TASK ITEM: The answer is the full listing below, copied exactly, with its pictures omitted.

DATA PROVIDED:
Start of Block

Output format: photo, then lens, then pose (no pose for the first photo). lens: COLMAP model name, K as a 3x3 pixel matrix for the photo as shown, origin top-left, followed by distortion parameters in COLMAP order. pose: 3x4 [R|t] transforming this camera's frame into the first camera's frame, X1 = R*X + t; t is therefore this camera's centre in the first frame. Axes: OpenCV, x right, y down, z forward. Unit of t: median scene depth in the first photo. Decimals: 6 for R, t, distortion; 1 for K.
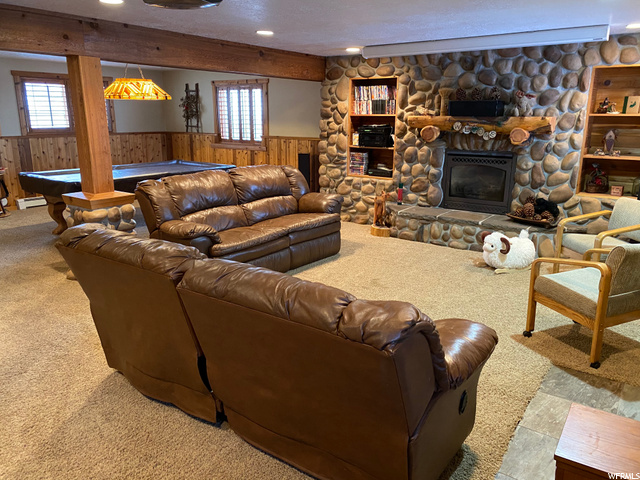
lens RADIAL K [[487.8, 0, 317.5], [0, 487.8, 239.6], [0, 0, 1]] dist [0.066004, -0.090868]
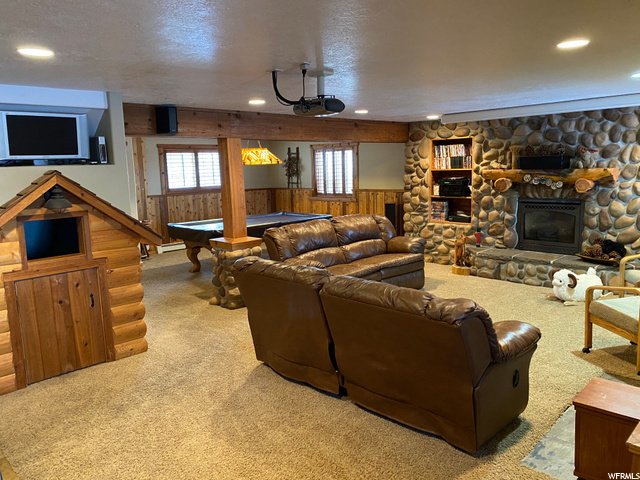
lens RADIAL K [[487.8, 0, 317.8], [0, 487.8, 236.0], [0, 0, 1]] dist [0.066004, -0.090868]
pose [[0.986517, -0.010221, -0.163341, -0.010958], [-0.006898, 0.994564, -0.103895, 0.025063], [0.163515, 0.103621, 0.981084, -0.180127]]
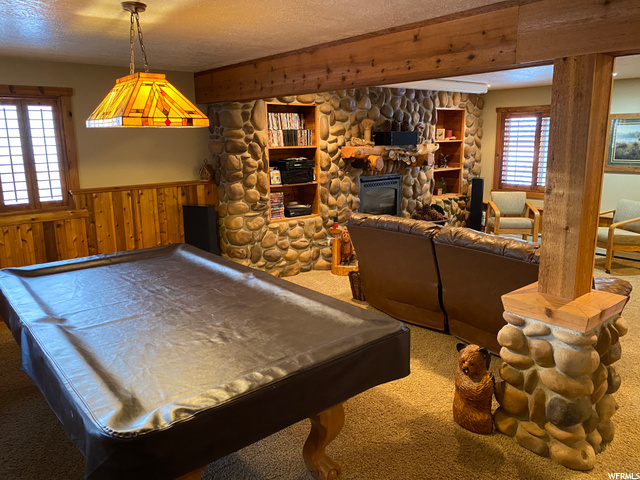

End of Block

ANSWER SPACE:
Output format: photo, then lens, then pose (no pose for the first photo). lens: COLMAP model name, K as a 3x3 pixel matrix for the photo as shown, origin top-left, followed by distortion parameters in COLMAP order. pose: 3x4 [R|t] transforming this camera's frame into the first camera's frame, X1 = R*X + t; t is therefore this camera's centre in the first frame. Axes: OpenCV, x right, y down, z forward. Unit of t: median scene depth in the first photo. Decimals: 6 for R, t, distortion; 1 for K.
lens RADIAL K [[487.8, 0, 317.5], [0, 487.8, 239.6], [0, 0, 1]] dist [0.066004, -0.090868]
lens RADIAL K [[487.8, 0, 317.8], [0, 487.8, 236.0], [0, 0, 1]] dist [0.066004, -0.090868]
pose [[0.986517, -0.010221, -0.163341, -0.010958], [-0.006898, 0.994564, -0.103895, 0.025063], [0.163515, 0.103621, 0.981084, -0.180127]]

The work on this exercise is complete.